Savage Armada

“Yeah,” another pirate added. “But we found him first.”

The bosun scratched his chest. “If it’s war the fat pussball wants, then let’s give him some!”

“What about the other ships?”

“They’ll do as they’re told,” Bachman stated, tucking the lens into his vest. “If they want a piece of the booty.”

“Ready all blasters for a broadside!” Red Blade shouted through cupped hands. “Solid shot and chain. We’ll sink them before they even know we’re here!”

“Bo, what about the Firebirds?” a pirate asked, scratching his cheek with the iron hook at the end of his wrist.

“Can’t hit what they can’t see. The smoke from their own blasters will let us slip in and chill them all.”

“Bosun, full sails!” Captain Bachman ordered. “Tack on every yard of canvas the masts will hold! We’ll charge right down their throats with guns blazing!”

“Our thirty-pounders give twice the range of any other pirate!” Red Blade boasted proudly. “Blow them out of the water, we will!”

“Just as long as the outlanders are mine,” Giles stated, drawing a dagger and stabbing it into the wooden railing. “Got plans for that one-eyed fucker and his bitch.”

“Gonna take them a long time to die,” the pirate muttered, his mind filled with demented visions of flame, blood and knives. “Oh yeah, a real long time.”

IN A SPRAY of sparks, a Firebird rustled from its nest on PT 264 and streaked across the beach to slam into the ville gate. The stout barrier was blown apart in a thunderclap, a dozen voices shrieking on the other side.

A .50-caliber machine gun stuttered at the palisades of the wall, while another flight of arrows arced high into the sky and plummeted downward, hitting water and deck, but no flesh.

“Another rocket!” Brandon ordered, reloading his blaster when there was an odd whistling noise in the air. He realized what it was just in time to drop and cover his head with both arms before the barrage of cannonballs hit.

Sand jumped on the beach, geysers rose from the water, bricks exploded outward from the Cold Harbor wall, and the dock violently shattered, spraying pieces of wood in every direction. On PT 144, sec men screamed as the hail of splinters tore them apart like a shotgun blast.

“Get moving!” Brandon commanded, scrambling aboard his own vessel. “That’s the Gibraltar out there! Her thirties can tear us apart!”

Staggering along the deck, the crew was alive and undamaged, merely shaken from the terrible near miss. The hull bristled with splinters, and one man had a sliver sticking out of his arm that went completely through. Shock had him numb, and the sailor didn’t even know he was wounded yet.

“Thirty-pound cannons?” the pilot gasped, even as he slipped the gears into reverse. “Davey save our ass if those hit!”

In agonizing slowness, the thumping of the engines increased and the ship started to back away from the decimated beach.

On the wall, the ville sec men cheered, and their fifteen pounders boomed again, a line of splashes dotting the water around the three vessels in the middle of the harbor. A sec man was slammed overboard. Two of the Peteys launched Firebirds that streaked past the ville and disappeared into the jungle beyond.

“They missed?” the pilot of PT 264 cried out aghast, struggling with the wheel. The rudder was stiff, something obviously damaged underwater. “How can that be?”

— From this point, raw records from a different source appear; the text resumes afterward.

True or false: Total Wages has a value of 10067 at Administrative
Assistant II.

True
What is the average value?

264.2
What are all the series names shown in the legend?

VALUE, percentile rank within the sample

“It’s the smoke.” Brandon cursed bitterly. “The warheads can’t see clearly.” This was bad. Without the rockets for protection, the battle was going to get bloody fast. Speed was their only hope now. The ville had no range, the pirates were large but slow, while the Peteys could move like crazy once they got up full steam. “Pilot, give me a zigzag pattern! Don’t let them track us for another hit!”

“Aye, sir!”

“Bastard pirates,” Thor growled, and fired his longblaster twice at the distant windjammers. They were definitely in his range, but all of the exhaust fumes from their own engines, mixed with the discharges of the ville’s cannons, made it damn near impossible to target anything. Their forces divided, looking in the wrong direction, it was a perfect time for the coldhearts to stage an ambush. The Peteys were trapped between two enemies, and the cross fire had already claimed one of their crafts. FT 144 was listing to starboard, clearly taking on water. Stationary, it was good as sunk.